Im Zeitalter des gesteigerten Gesundheitsbewusstseins achten Konsumenten nicht nur auf nachhaltig produziertes, sondern auch auf gesundes Essen. Was trägt Lidl Schweiz zur bewussten Ernährung bei?
Pennanen: Das ist für uns ein wichtiges Thema. Konzernweit hat Lidl eine Reduktionsstrategie lanciert, die darauf abzielt, in den Produkten der Eigenmarken den durchschnittlichen Gehalt an zugesetztem Zucker und Salz bis 2030 um jeweils 20 Prozent zu verringern. Wir setzen seit Jahren auch auf mehr Transparenz am Regal und haben den «Nutri-Score», eine ergänzende, freiwillige Nährwertkennzeichnung, eingeführt. Sie ist in Form einer Farbskala vom dunkelgrünen A bis zum roten E gut sichtbar auf den Verpackungen aufgebracht.
Welchen Stellenwert haben für Sie Bioprodukte?
Pennanen: Wir sind stolz darauf, dass Lidl Schweiz den Umsatz mit biologisch produzierten Lebensmitteln in den letzten Jahren weiter steigern konnte. Wir stellen fest, dass es die Schweizer Konsumentinnen und Konsumenten sehr schätzen, dass wir ihnen in Zeiten marktweit steigender Preise hohe Qualität zu fairen Preisen anbieten. Bei Lidl Schweiz sind mittlerweile mehr als 350 Bioprodukte erhältlich, sprich, über 10 Prozent unserer Lebensmittel sind Bio-zertifiziert, Tendenz stets weiter steigend. Darüber hinaus beteiligen wir uns aber auch an Forschungsprojekten für die Erhaltung der Biodiversität und unterstützen Projekte unserer Produzenten für eine biologische Landwirtschaft.
Wie gehen Sie mit Food-Trends, wie zum Beispiel der pflanzenbasierten Ernährung oder High-Protein-Produkten, um?
Pennanen: Es ist wichtig, am Puls der Zeit zu bleiben. Daher beschäftigen wir uns mit Food-Trends. Hier geht es aber noch um mehr. Eine ausgewogene, gesunde Kost ist entscheidend für das persönliche Wohlbefinden. Gleichzeitig können wir mit unserer Ernährung und unserem Einkaufsverhalten dazu beitragen, dass es auch unserem Planeten besser geht. Erwiesen ist, dass pflanzliche Nahrungsmittel das Klima deutlich weniger belasten als tierische Produkte wie Fleisch oder Kuhmilch. Im Rahmen unserer Nachhaltigkeitsstrategie möchten wir daher den Anteil von Nahrungsmitteln aus pflanzlichen Proteinquellen kontinuierlich ausbauen.
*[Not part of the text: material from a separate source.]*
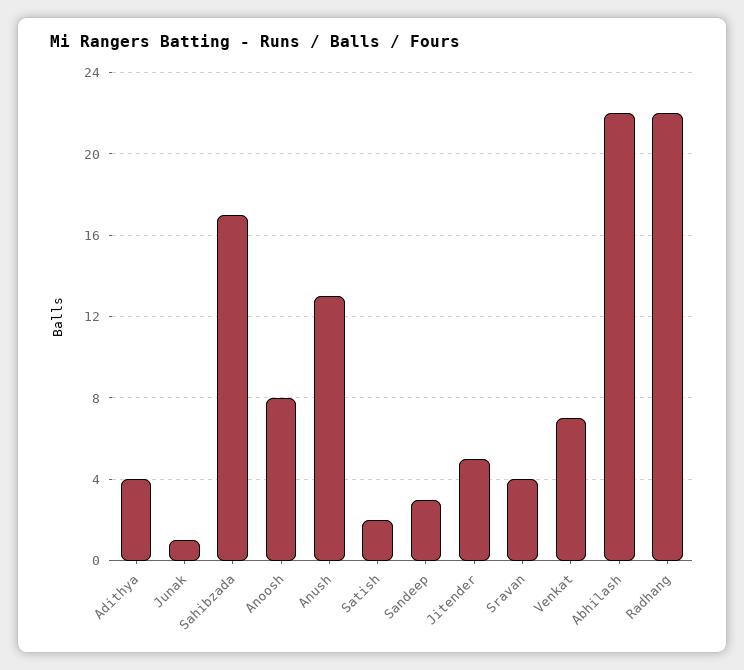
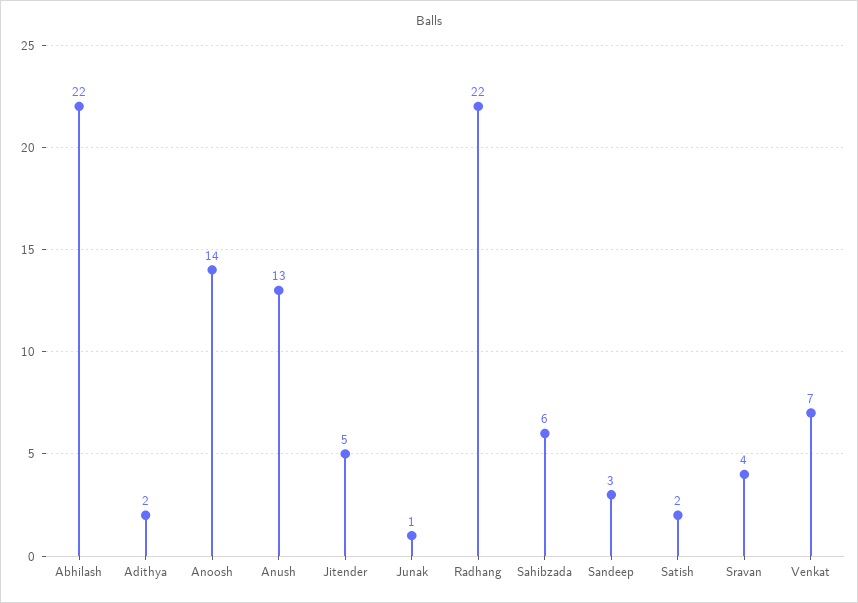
Adithya: 4 -> 2
Sahibzada: 17 -> 6
Anoosh: 8 -> 14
Können Sie dazu Zahlen nennen?
Baumann: Aktuell beläuft sich das Verhältnis von pflanzlichen zu tierischen Proteinquellen im Sortiment von Lidl Schweiz auf 16 Prozent pflanzlich zu 84 Prozent tierisch. Diese Zahlen haben wir erstmals für das Geschäftsjahr 2022 anhand eines volumenbasierten Ansatzes ermittelt. Im Rahmen unserer Proteinstrategie haben wir uns nun das Ziel gesetzt, bis 2030 den Anteil pflanzenbasierter Proteinquellen auf 20 Prozent zu erhöhen.
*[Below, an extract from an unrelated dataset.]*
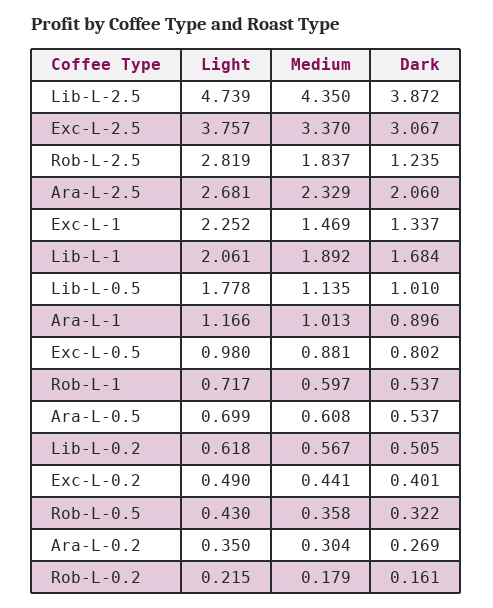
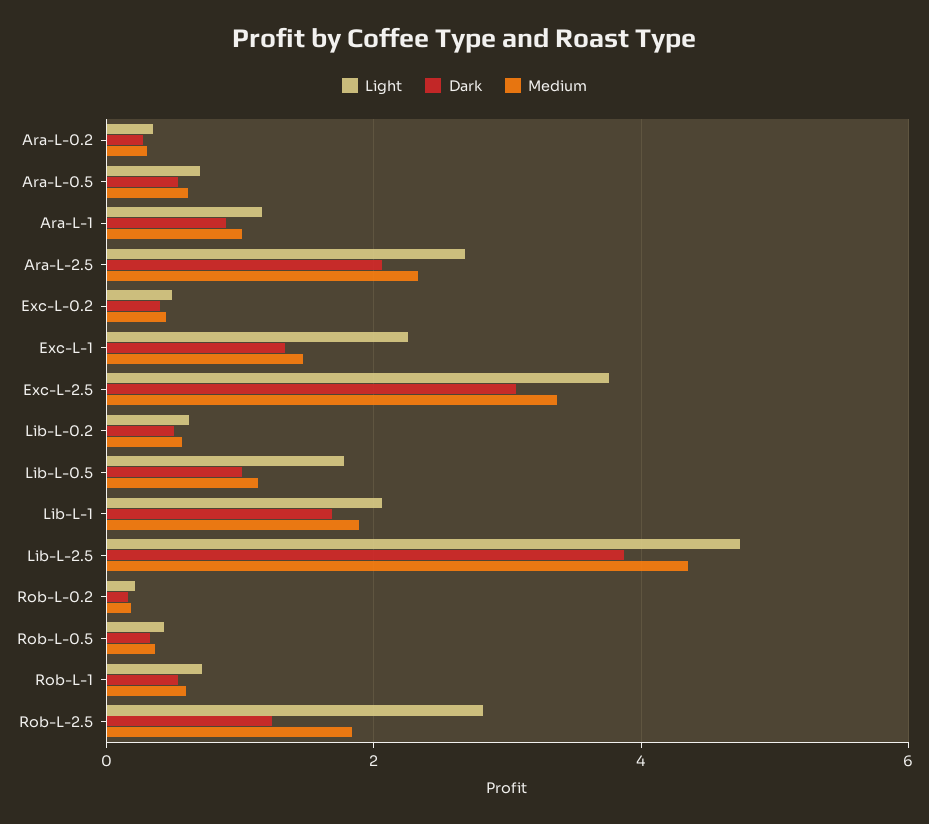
Light, Exc-L-0.5: 0.98 -> none
Medium, Exc-L-0.5: 0.881 -> none
Dark, Exc-L-0.5: 0.802 -> none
Kommen wir noch einmal zurück auf Ihr Firmenjubiläum. Was wünschen Sie sich zum 15. Geburtstag von Lidl Schweiz?
Pennanen: Einerseits wünsche ich mir, dass wir weiterhin einen respektvollen Umgang miteinander und mit der Natur pflegen. Andererseits möchten wir noch mehr Kunden für unser nachhaltiges Geschäftsmodell begeistern können und bei unseren Stakeholdern – unseren Kunden, Lieferanten und Mitarbeitenden – immer die erste Wahl bleiben.
Baumann: Mein Wunsch ist, dass wir auch in Zukunft mit ungebrochenem Elan am Thema Nachhaltigkeit dranbleiben, um unsere ambitionierten Ziele erreichen zu können. Dazu gehört zum Beispiel auch, die Lebensmittelabfälle hierzulande bis 2030 auf die Hälfte zu reduzieren. Als schweizweit aktiver Detailhändler haben wir die Chance, vieles zu bewegen. Diese Chance wollen wir nutzen.